15:00 - 16:30
Wed—Casino_1.811—Poster3—90
Wed-Poster3
Room:
Room: Casino_1.811
Context events bypass the influence of visual adaptation on the perception of causality
Wed—Casino_1.811—Poster3—9002
Presented by: Ben Sommer
Ben Sommer *Martin RolfsSven Ohl
Humboldt-Universität zu Berlin, Germany
When a moving disc stops right next to a second disc that then starts moving in the same direction, we typically perceive a causal launch. Increasing spatial overlap between the two discs reduces the perception of launches such that one disc appears to pass over the other. This basic phenomenology is subject to contextual influences. The impression of a pass can be switched to a launch by presenting a launching context event simultaneously with the test event (Scholl & Nakayama, 2002). Here we investigated the impact of visual adaptation to launches (Rolfs, Dambacher, & Cavanagh, 2013) on these contextual influences.

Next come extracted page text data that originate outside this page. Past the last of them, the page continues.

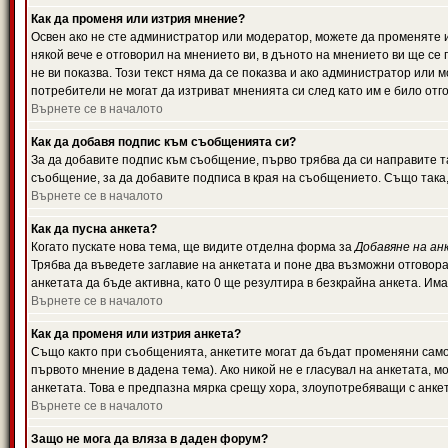
Как да променя или изтрия мнение?
Освен ако не сте администратор или модератор, можете да променяте 
някой вече е отговорил на мнението ви, в дъното на мнението ви ще се 
не ви показва. Този текст няма да се показва и ако администратор ил
потребители не могат да изтриват мненията си след като им е било отг
Върнете се в началото
Как да добавя подпис към съобщенията си?
За да добавите подпис към съобщение, първо трябва да си направите т
съобщение, за да добавите подписа в края на съобщението. Също така
Върнете се в началото
Как да пусна анкета?
Когато пускате нова тема, ще видите отделна форма за
Добавяне на ан
Трябва да въведете заглавие на анкетата и поне два възможни отговора
анкетата да бъде активна, като 0 ще резултира в безкрайна анкета. Им
Върнете се в началото
Как да променя или изтрия анкета?
Също както при съобщенията, анкетите могат да бъдат променяни само 
първото мнение в дадена тема). Ако никой не е гласувал на анкетата, 
анкетата. Това е предпазна мярка срещу хора, злоупотребяващи с анке
Върнете се в началото
Защо не мога да вляза в даден форум?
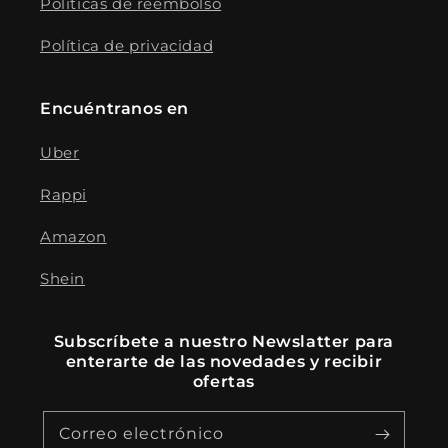
Políticas de reembolso
Política de privacidad
Encuéntranos en
Uber
Rappi
Amazon
Shein
Subscríbete a nuestro Newslatter para
enterarte de las novedades y recibir
ofertas
Correo electrónico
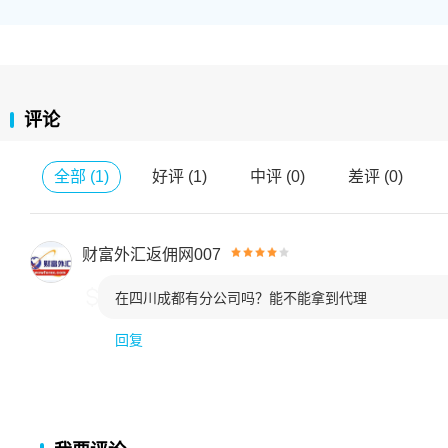
评论
全部
(
1
)
好评
(
1
)
中评
(
0
)
差评
(
0
)
财富外汇返佣网007

在四川成都有分公司吗？能不能拿到代理
回复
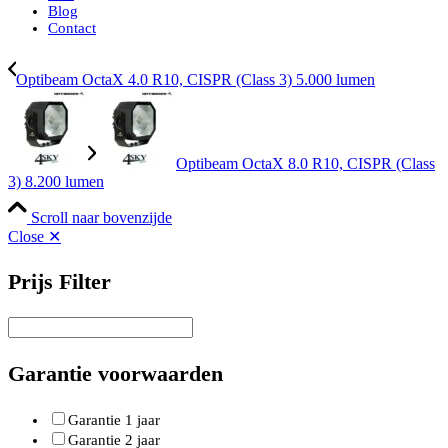
Blog
Contact
Optibeam OctaX 4.0 R10, CISPR (Class 3) 5.000 lumen
Optibeam OctaX 8.0 R10, CISPR (Class
3) 8.200 lumen
Scroll naar bovenzijde
Close ✕
Prijs Filter
Garantie voorwaarden
Garantie 1 jaar
Garantie 2 jaar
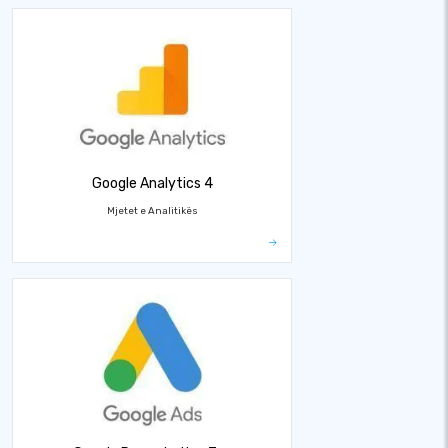
Google Analytics 4
Mjetet e Analitikës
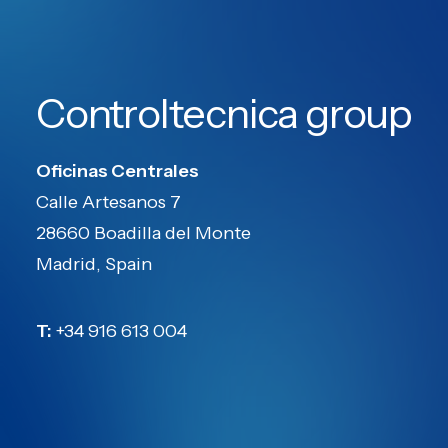
Controltecnica group
Oficinas Centrales
Calle Artesanos 7
28660 Boadilla del Monte
Madrid, Spain
T:
+34 916 613 004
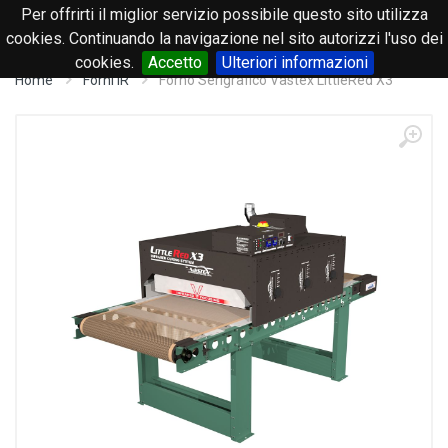
Per offrirti il miglior servizio possibile questo sito utilizza
0
cookies. Continuando la navigazione nel sito autorizzi l'uso dei
cookies.
Accetto
Ulteriori informazioni
Home
Forni IR
Forno Serigrafico Vastex LittleRed X3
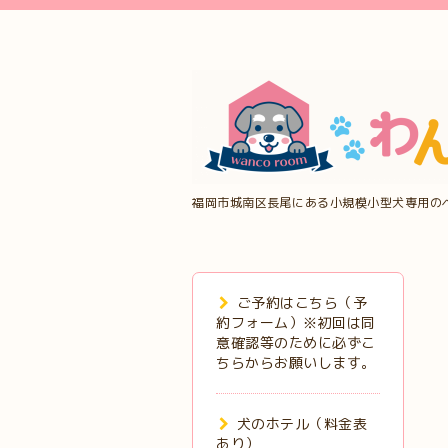
福岡市城南区長尾にある小規模小型犬専用の
ご予約はこちら（予
約フォーム）※初回は同
意確認等のために必ずこ
ちらからお願いします。
犬のホテル（料金表
あり）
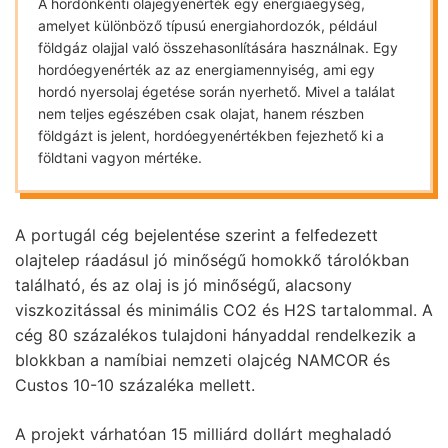
A hordónkénti olajegyenérték egy energiaegység,
amelyet különböző típusú energiahordozók, például
földgáz olajjal való összehasonlítására használnak. Egy
hordóegyenérték az az energiamennyiség, ami egy
hordó nyersolaj égetése során nyerhető. Mivel a találat
nem teljes egészében csak olajat, hanem részben
földgázt is jelent, hordóegyenértékben fejezhető ki a
földtani vagyon mértéke.
A portugál cég bejelentése szerint a felfedezett
olajtelep ráadásul jó minőségű homokkő tárolókban
található, és az olaj is jó minőségű, alacsony
viszkozitással és minimális CO2 és H2S tartalommal. A
cég 80 százalékos tulajdoni hányaddal rendelkezik a
blokkban a namíbiai nemzeti olajcég NAMCOR és
Custos 10-10 százaléka mellett.
A projekt várhatóan 15 milliárd dollárt meghaladó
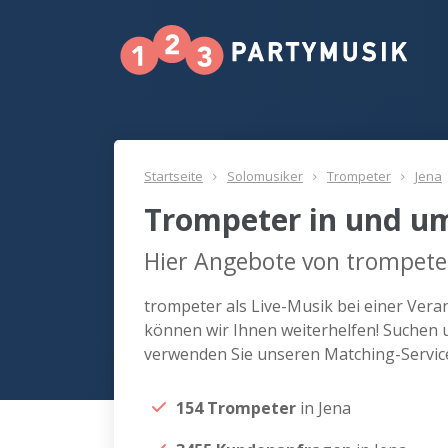
Startseite
Solomusiker
Trompeter
Jena
Trompeter in und u
Hier Angebote von trompeter
trompeter als Live-Musik bei einer Ver
können wir Ihnen weiterhelfen! Suchen u
verwenden Sie unseren Matching-Servic
154 Trompeter
in Jena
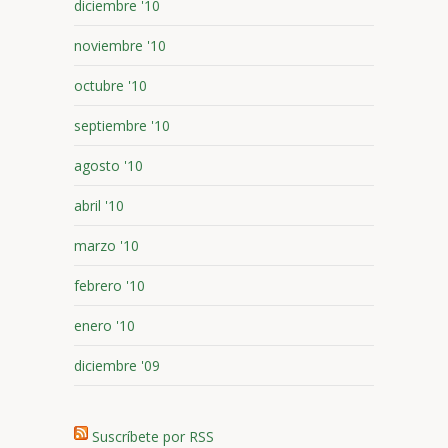
diciembre '10
noviembre '10
octubre '10
septiembre '10
agosto '10
abril '10
marzo '10
febrero '10
enero '10
diciembre '09
Suscríbete por RSS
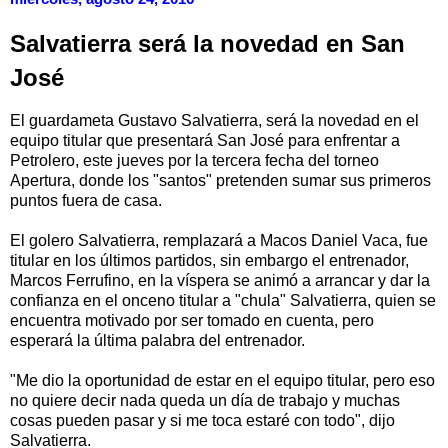
Salvatierra será la novedad en San
José
El guardameta Gustavo Salvatierra, será la novedad en el
equipo titular que presentará San José para enfrentar a
Petrolero, este jueves por la tercera fecha del torneo
Apertura, donde los "santos" pretenden sumar sus primeros
puntos fuera de casa.
El golero Salvatierra, remplazará a Macos Daniel Vaca, fue
titular en los últimos partidos, sin embargo el entrenador,
Marcos Ferrufino, en la víspera se animó a arrancar y dar la
confianza en el onceno titular a "chula" Salvatierra, quien se
encuentra motivado por ser tomado en cuenta, pero
esperará la última palabra del entrenador.
"Me dio la oportunidad de estar en el equipo titular, pero eso
no quiere decir nada queda un día de trabajo y muchas
cosas pueden pasar y si me toca estaré con todo", dijo
Salvatierra.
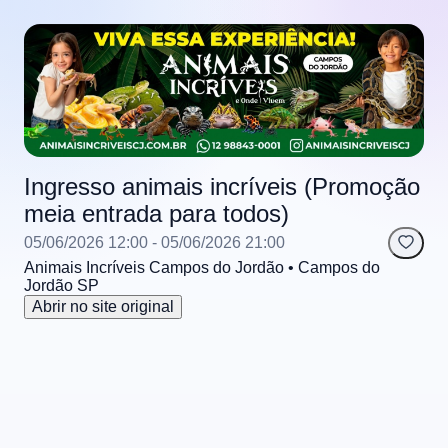
Ingresso animais incríveis (Promoção
meia entrada para todos)
05/06/2026 12:00
- 05/06/2026 21:00
Animais Incríveis Campos do Jordão
• Campos do
Jordão
SP
Abrir no site original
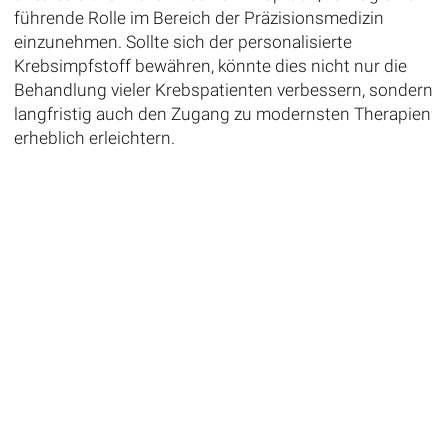
führende Rolle im Bereich der Präzisionsmedizin
einzunehmen. Sollte sich der personalisierte
Krebsimpfstoff bewähren, könnte dies nicht nur die
Behandlung vieler Krebspatienten verbessern, sondern
langfristig auch den Zugang zu modernsten Therapien
erheblich erleichtern.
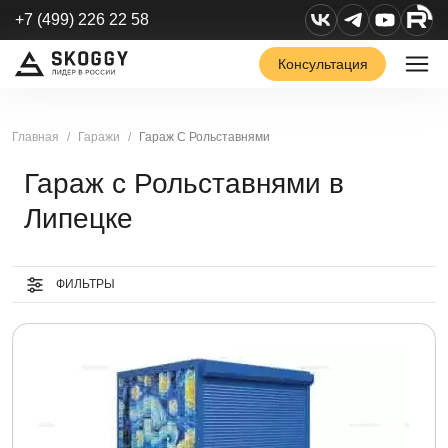
+7 (499) 226 22 58
Консультация
Главная
Гаражи
Гараж С Рольставнями
Гараж с Рольставнями в
Липецке
ФИЛЬТРЫ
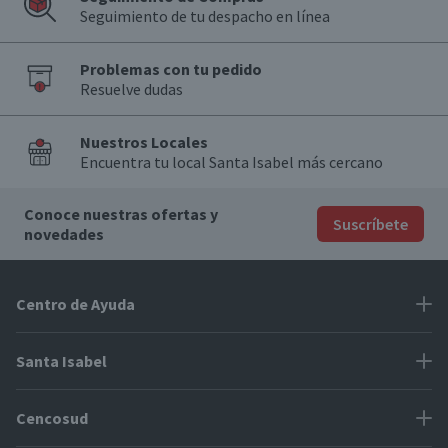
Seguimiento de tu despacho en línea
Problemas con tu pedido
Resuelve dudas
Nuestros Locales
Encuentra tu local Santa Isabel más cercano
Conoce nuestras ofertas y
Suscríbete
novedades
Centro de Ayuda
Problemas con tu pedido
Santa Isabel
Información de pago
Proveedores
Cencosud
Cómo modificar mis datos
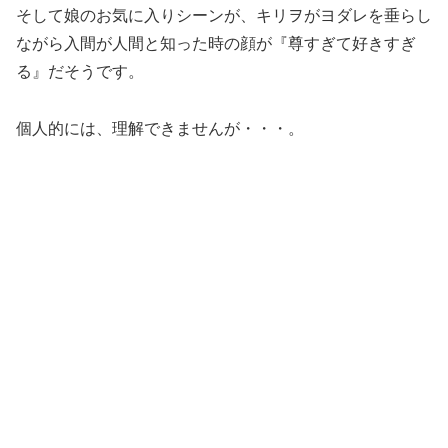
そして娘のお気に入りシーンが、キリヲがヨダレを垂らし
ながら入間が人間と知った時の顔が『尊すぎて好きすぎ
る』だそうです。
個人的には、理解できませんが・・・。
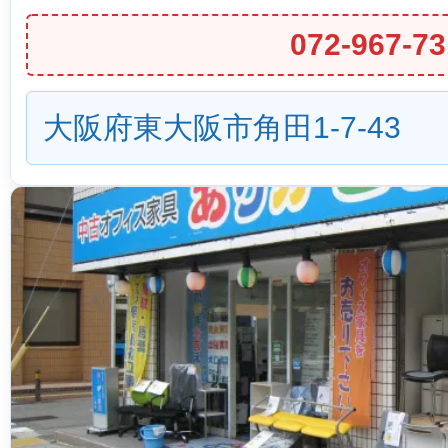
072-967-73
大阪府東大阪市角田1-7-43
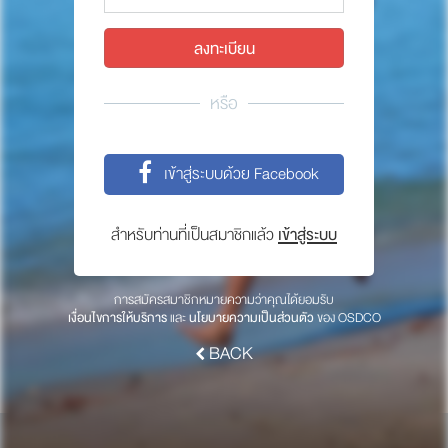
พาร์ทเนอร์
ให้เราช่วยคุณ
ซื้อสินค้า OSDCO
หรือ
เกี่ยวกับเรา
เข้าสู่ระบบด้วย Facebook
ลงทะเบียนเพื่อรับข่าวสารจากเรา
สำหรับท่านที่เป็นสมาชิกแล้ว
เข้าสู่ระบบ
สมัคร
การสมัครสมาชิกหมายความว่าคุณได้ยอมรับ
เงื่อนไขการให้บริการ
และ
นโยบายความเป็นส่วนตัว
ของ OSDCO
BACK
© 2017 OSDCO.net All rights reserved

We presented test events with parametrically varying amounts of disc overlap and asked observers to report whether they perceived a causal launch or non-causal pass—allowing us to obtain psychometric functions for the perception of causality. Before adaptation, a simultaneous launch context event increased (while a pass context event decreased) the proportion of reported launches in ambiguous events. Subsequent adaptation significantly decreased the proportion of reported launches in trials without a context event. However, simultaneous launch context events counteracted the influence of visual adaptation, such that the proportion of reported launches was unaffected by the visual adaptation.
Thus, attenuating the perception of causality did not abolish contextual influences. On the contrary, contextual influences emerged strongest after adaptation. We conclude that weaker evidence for the presence of a causal interaction at the test event location—here induced by adaptation to launches—increased the influence of context on the perception of causality.